4.4.4 general purpose bit flag: (2 bytes)

Bit 0: If set, indicates that the file is encrypted.

section 4.4.4 of the .ZIP File Format Specification

Another interesting field in the ZIP Archive’s header is the CRC32 of the file. This is stored at offset 14 and is 4 bytes long. If you are looking for specific files then this can help narrow it down. It should be noted that the CRC is not a cryptographic calculation, but as it is stored in the header it is very simple to check for.

rule matchFileCRC {
   strings:
        $zip_header = {50 4B 03 04}
        $crc1 = {D8 39 6B 82}
        $crc2 = {B1 81 05 76}
        $crc3 = {C2 4A 02 94}
   condition:
        // iterate over local file zip headers
        for any i in (1..#zip_header):
        (
            // match any of the CRC32 values
            for any of ($crc*):
            (
                $ at @zip_header[i]+14
            )
        )

RECORDS SUPPLIED |
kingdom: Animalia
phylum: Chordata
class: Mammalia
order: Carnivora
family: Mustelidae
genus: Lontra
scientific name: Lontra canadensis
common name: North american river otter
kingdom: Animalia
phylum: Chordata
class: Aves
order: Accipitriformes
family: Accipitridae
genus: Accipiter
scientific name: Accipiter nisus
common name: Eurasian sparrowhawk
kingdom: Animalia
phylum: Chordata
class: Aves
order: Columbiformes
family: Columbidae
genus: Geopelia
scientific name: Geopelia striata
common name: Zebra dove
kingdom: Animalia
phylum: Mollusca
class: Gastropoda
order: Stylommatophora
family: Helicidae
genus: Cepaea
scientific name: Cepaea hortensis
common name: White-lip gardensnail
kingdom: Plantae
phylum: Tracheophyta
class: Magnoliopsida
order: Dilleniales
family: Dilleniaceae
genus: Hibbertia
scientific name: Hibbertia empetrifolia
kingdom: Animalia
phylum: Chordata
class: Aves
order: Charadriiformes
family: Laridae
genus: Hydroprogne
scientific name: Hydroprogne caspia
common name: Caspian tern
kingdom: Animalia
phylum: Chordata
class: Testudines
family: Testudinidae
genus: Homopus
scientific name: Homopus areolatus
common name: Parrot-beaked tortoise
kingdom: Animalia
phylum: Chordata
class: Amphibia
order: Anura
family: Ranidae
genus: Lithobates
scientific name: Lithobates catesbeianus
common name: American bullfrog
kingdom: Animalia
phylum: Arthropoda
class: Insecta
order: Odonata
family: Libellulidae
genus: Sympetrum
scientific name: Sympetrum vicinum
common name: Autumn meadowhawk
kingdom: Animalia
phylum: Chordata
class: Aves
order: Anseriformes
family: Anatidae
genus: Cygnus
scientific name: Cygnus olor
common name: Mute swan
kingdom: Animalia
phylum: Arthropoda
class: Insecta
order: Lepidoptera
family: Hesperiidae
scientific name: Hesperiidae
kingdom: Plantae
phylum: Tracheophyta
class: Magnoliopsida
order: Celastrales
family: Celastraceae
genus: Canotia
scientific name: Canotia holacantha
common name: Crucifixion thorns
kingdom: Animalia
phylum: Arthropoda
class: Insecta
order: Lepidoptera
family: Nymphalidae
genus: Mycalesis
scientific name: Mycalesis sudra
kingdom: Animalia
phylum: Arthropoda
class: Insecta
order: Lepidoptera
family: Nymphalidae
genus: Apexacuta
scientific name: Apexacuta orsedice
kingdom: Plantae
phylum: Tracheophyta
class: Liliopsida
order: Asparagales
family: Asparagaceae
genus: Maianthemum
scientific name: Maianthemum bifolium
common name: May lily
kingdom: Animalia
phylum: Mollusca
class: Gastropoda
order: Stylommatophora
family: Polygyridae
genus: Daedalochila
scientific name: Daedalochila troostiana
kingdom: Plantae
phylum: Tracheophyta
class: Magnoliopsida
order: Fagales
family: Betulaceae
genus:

QUESTIONS TO ANSWER |
**1.** In the ZIP header excerpt, at what offset is the CRC32 of the file stored, and how many bytes long is it?
**2.** From the ZIP header excerpt, reproduce the stretch from "Bit 0: If set, indicates" through "to check for.".
**3.** Check each statement against the ZIP header excerpt and answer yes or no, quoting the deciding words: (a) The CRC stored in the header is a cryptographic calculation. (b) The general purpose bit flag takes up 2 bytes. (c) When Bit 0 is set, it indicates that the file is compressed.

EXERCISE RESPONSES |
**1.** It is stored at offset 14 and is 4 bytes long.

**2.**
Bit 0: If set, indicates that the file is encrypted.

section 4.4.4 of the .ZIP File Format Specification

Another interesting field in the ZIP Archive’s header is the CRC32 of the file. This is stored at offset 14 and is 4 bytes long. If you are looking for specific files then this can help narrow it down. It should be noted that the CRC is not a cryptographic calculation, but as it is stored in the header it is very simple to check for.

**3.**
(a) No: "It should be noted that the CRC is not a cryptographic calculation"
(b) Yes: "4.4.4 general purpose bit flag: (2 bytes)"
(c) No: "Bit 0: If set, indicates that the file is encrypted."